Bloomberg — Se especialistas do mercado financeiro e gestores experientes estão com dificuldade em entender o atual estresse financeiro, imagine o investidor pessoa física com pouco conhecimento do tema.
Por mais frenéticas que tenham sido as notícias, a reação entre estrategistas de renda variável e analistas foi uniforme: nenhuma.
Seja pela relutância em se comprometer com uma nova direção, pela incapacidade de formular uma nova tese – ou simplesmente por não estarem convencidos de que algo importante aconteceu –, as estimativas permanecem quase exatamente onde estavam antes de toda a turbulência.
A estagnação é mais evidente entre estrategistas de Wall Street que preveem as oscilações dos mercados com base em tendências macroeconômicas. Pelo terceiro mês consecutivo, o preço-alvo médio para o S&P 500 em dezembro deste ano está em 4.050 pontos, representando uma inatividade não vista desde 2005. O índice fechou nesta quarta-feira aos 4.027 pontos.
Embora possa ser enquadrado como convicção, a imobilidade provavelmente reflete as incertezas sobre os rumos da economia e do mercado.
Dados compilados pela Bloomberg mostram que a diferença entre as estimativas mais altas e mais baixas de preço-alvo para o S&P 500 é de 47% – a maior nesta época do ano em duas décadas.
“É uma série de eventos em câmera lenta com resultados desconhecidos”, disse Michael Purves, fundador da Tallbacken Capital Advisors. “Não sabemos o quão contagiosa é essa crise dos bancos regionais. Não sabemos a resposta do governo a uma aceleração. E, se tivermos uma paralisação dos empréstimos, não está claro em que magnitude isso afetará os lucros.”
A falta de reação contrasta com grandes gestoras de recursos que rapidamente ajustaram suas posições após a turbulência bancária.
Os fundos hedge (equivalente aos multimercados no Brasil) long & short, com estratégias compradas (aposta na alta) ou vendidas (aposta na queda), abandonaram ações do setor financeiro e buscaram segurança em companhias de grande capitalização do setor de tecnologia.
Ao mesmo tempo, fundos de índice (ETFs, na sigla em inglês) reverteram algumas posições depois de serem pegos pela volatilidade, de acordo com dados compilados pela mesa de trading do Goldman Sachs (GS).
Neste contexto, a exposição líquida a ações em fundos hedge permaneceu baixa no 19º percentil de um intervalo de um ano; as posições “em caixa” (ativos de maior liquidez) em fundos mútuos aumentaram por 15 meses seguidos; e os chamados consultores de negociação de commodities deixaram de ficar comprados em cerca de US$ 130 bilhões em contratos futuros para assumirem apostas vendidas em torno de US$ 28 bilhões, mostram dados do banco de investimento.

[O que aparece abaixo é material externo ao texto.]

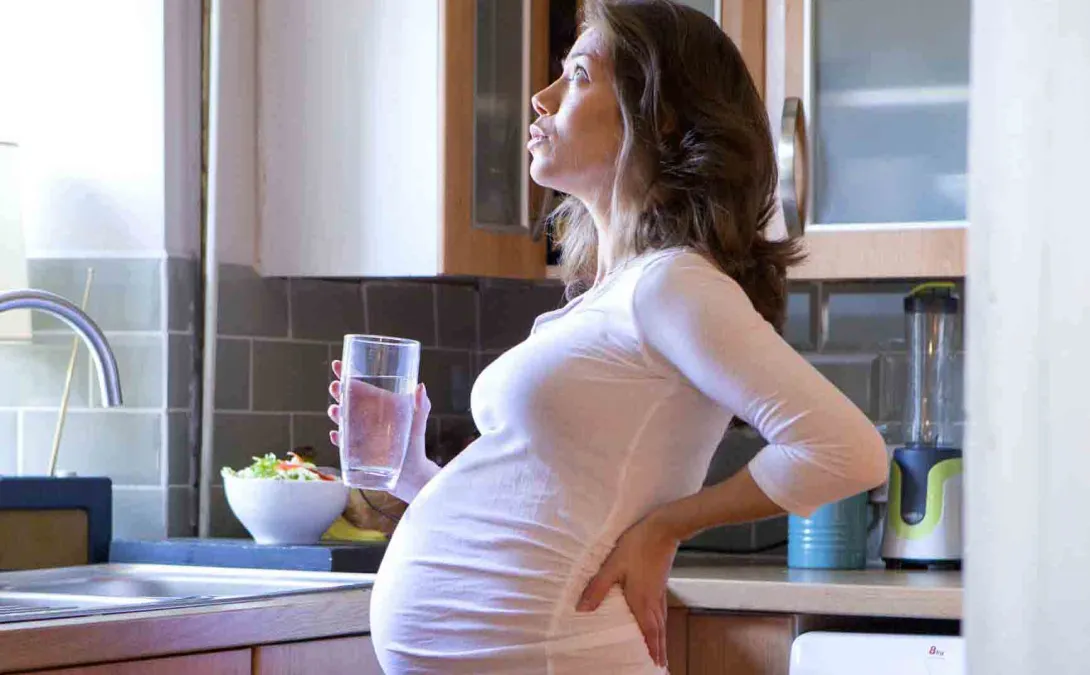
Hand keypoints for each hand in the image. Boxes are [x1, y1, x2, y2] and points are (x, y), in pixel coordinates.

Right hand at [327, 360, 436, 501]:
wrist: (413, 474)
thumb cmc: (414, 443)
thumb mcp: (417, 422)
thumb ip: (421, 406)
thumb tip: (420, 386)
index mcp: (377, 406)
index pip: (358, 387)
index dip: (346, 375)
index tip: (337, 364)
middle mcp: (365, 419)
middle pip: (347, 401)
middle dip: (338, 392)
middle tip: (336, 387)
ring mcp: (359, 436)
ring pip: (342, 422)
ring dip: (336, 415)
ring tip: (336, 410)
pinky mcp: (357, 454)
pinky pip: (344, 446)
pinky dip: (339, 440)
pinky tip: (337, 435)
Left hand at [576, 512, 679, 668]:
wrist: (663, 528)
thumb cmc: (636, 546)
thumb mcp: (612, 566)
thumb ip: (597, 588)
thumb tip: (582, 609)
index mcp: (642, 601)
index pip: (648, 633)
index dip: (651, 649)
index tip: (655, 665)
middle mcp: (653, 601)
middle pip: (658, 632)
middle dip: (658, 649)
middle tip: (659, 665)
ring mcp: (659, 592)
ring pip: (662, 622)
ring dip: (661, 638)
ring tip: (660, 650)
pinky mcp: (661, 583)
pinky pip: (662, 611)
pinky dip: (661, 623)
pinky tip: (657, 621)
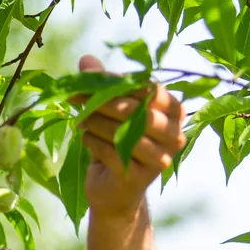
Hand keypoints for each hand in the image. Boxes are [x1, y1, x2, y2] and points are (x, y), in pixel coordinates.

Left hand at [76, 55, 186, 217]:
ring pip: (124, 132)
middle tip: (74, 97)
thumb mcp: (111, 109)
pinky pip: (112, 152)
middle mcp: (175, 135)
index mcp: (175, 112)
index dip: (118, 83)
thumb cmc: (117, 141)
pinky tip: (86, 139)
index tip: (90, 81)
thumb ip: (103, 84)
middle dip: (101, 102)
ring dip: (96, 123)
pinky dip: (94, 143)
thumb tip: (85, 59)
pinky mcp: (142, 177)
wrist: (115, 189)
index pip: (149, 89)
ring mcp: (162, 158)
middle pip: (136, 111)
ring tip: (80, 120)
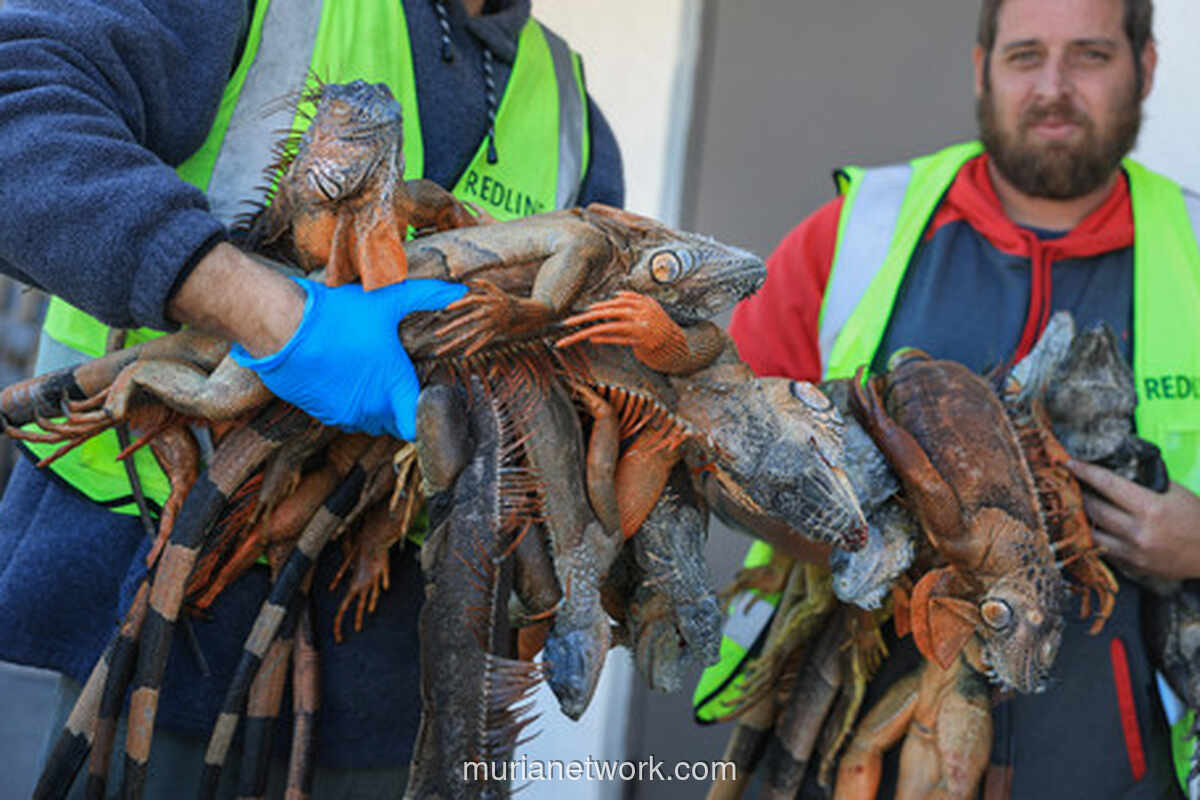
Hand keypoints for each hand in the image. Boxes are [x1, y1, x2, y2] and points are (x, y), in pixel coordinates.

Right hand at [231, 277, 465, 438]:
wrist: (283, 326)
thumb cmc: (339, 315)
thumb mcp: (388, 300)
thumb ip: (427, 296)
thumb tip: (461, 290)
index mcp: (393, 387)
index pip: (416, 426)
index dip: (422, 415)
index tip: (423, 399)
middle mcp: (371, 409)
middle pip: (394, 425)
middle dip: (399, 409)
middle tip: (397, 384)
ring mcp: (344, 414)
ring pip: (368, 424)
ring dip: (373, 409)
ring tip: (372, 380)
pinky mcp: (321, 413)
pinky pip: (344, 419)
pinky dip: (349, 407)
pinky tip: (346, 380)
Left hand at [1066, 459, 1199, 579]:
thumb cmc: (1195, 517)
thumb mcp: (1174, 492)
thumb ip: (1143, 482)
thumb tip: (1112, 470)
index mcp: (1150, 507)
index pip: (1107, 484)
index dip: (1085, 472)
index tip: (1070, 464)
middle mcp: (1138, 531)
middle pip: (1093, 508)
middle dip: (1079, 493)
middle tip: (1071, 484)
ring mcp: (1134, 552)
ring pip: (1092, 532)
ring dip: (1084, 517)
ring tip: (1079, 506)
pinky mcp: (1133, 566)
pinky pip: (1104, 550)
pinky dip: (1097, 536)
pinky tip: (1094, 526)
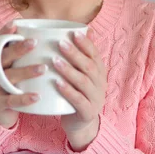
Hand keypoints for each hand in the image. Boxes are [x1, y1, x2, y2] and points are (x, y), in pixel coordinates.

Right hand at [0, 22, 45, 128]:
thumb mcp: (18, 67)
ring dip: (26, 71)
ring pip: (8, 77)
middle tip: (34, 42)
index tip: (15, 24)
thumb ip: (30, 53)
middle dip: (18, 48)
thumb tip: (55, 36)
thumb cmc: (15, 83)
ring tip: (43, 68)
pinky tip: (37, 96)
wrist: (0, 112)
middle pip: (3, 56)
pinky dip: (24, 98)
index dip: (4, 32)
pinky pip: (11, 100)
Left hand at [53, 28, 106, 150]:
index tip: (74, 33)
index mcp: (99, 72)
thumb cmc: (78, 93)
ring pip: (84, 82)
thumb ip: (82, 54)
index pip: (95, 54)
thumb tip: (86, 29)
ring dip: (69, 70)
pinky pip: (78, 100)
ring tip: (54, 61)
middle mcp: (100, 83)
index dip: (85, 43)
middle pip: (89, 66)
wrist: (81, 124)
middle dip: (75, 54)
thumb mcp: (81, 74)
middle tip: (60, 43)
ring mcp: (96, 98)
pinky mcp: (88, 112)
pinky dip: (68, 91)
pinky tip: (57, 83)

“Parece que a maioria dos grupos de investidores teve algumas semanas difíceis”, escreveu Bobby Molavi, managing partner do Goldman, em nota. “Ainda há uma falta de convicção em quase todos os lugares”, mas, pelo menos, o posicionamento corresponde à percepção pela primeira vez neste ano.
No entanto ficar imóvel tem sido lucrativo ultimamente.
O S&P 500 encerrou uma segunda semana consecutiva de ganhos, quase eliminando todas as perdas de 8 de março, um dia antes do começo da quebra dos bancos regionais.
Embora os Treasuries de referência - títulos do Tesouro dos EUA de 10 anos - tenham desferido golpes contra investidores com posições vendidas, aguentar a pior volatilidade em quatro décadas teria produzido lucros consideráveis.
Com tantos fatores em jogo, sobram narrativas conflitantes. Embora a crise bancária possa levar a condições de financiamento mais rigorosas que prejudicam a economia, o espectro de uma recessão colocaria o Federal Reserve mais perto de encerrar sua agressiva campanha de combate à inflação.
Analistas que acompanham ações individuais praticamente não mudaram suas projeções para os lucros corporativos. Sua previsão agregada para 2023 para componentes do S&P 500 ficou perto de US$ 220 por ação na semana anterior à quebra dos bancos, incluindo o Silicon Valley Bank (SVB).
Com a temporada de balanços referente ao primeiro trimestre de 2023 programada para começar em cerca de duas semanas, é possível que muitos deles estejam aguardando projeções atualizadas das empresas antes de ajustar seus números.
“A economia e os mercados de trabalho dos Estados Unidos têm sido resilientes nos últimos nove meses, e os mercados extrapolaram isso” para refletir que os resultados corporativos também possam permanecer fortes, disse Nicholas Colas, cofundador da DataTrek Research.
“Os balanços do primeiro trimestre e os guidances - que obteremos na primeira metade do segundo trimestre - testarão essa teoria.”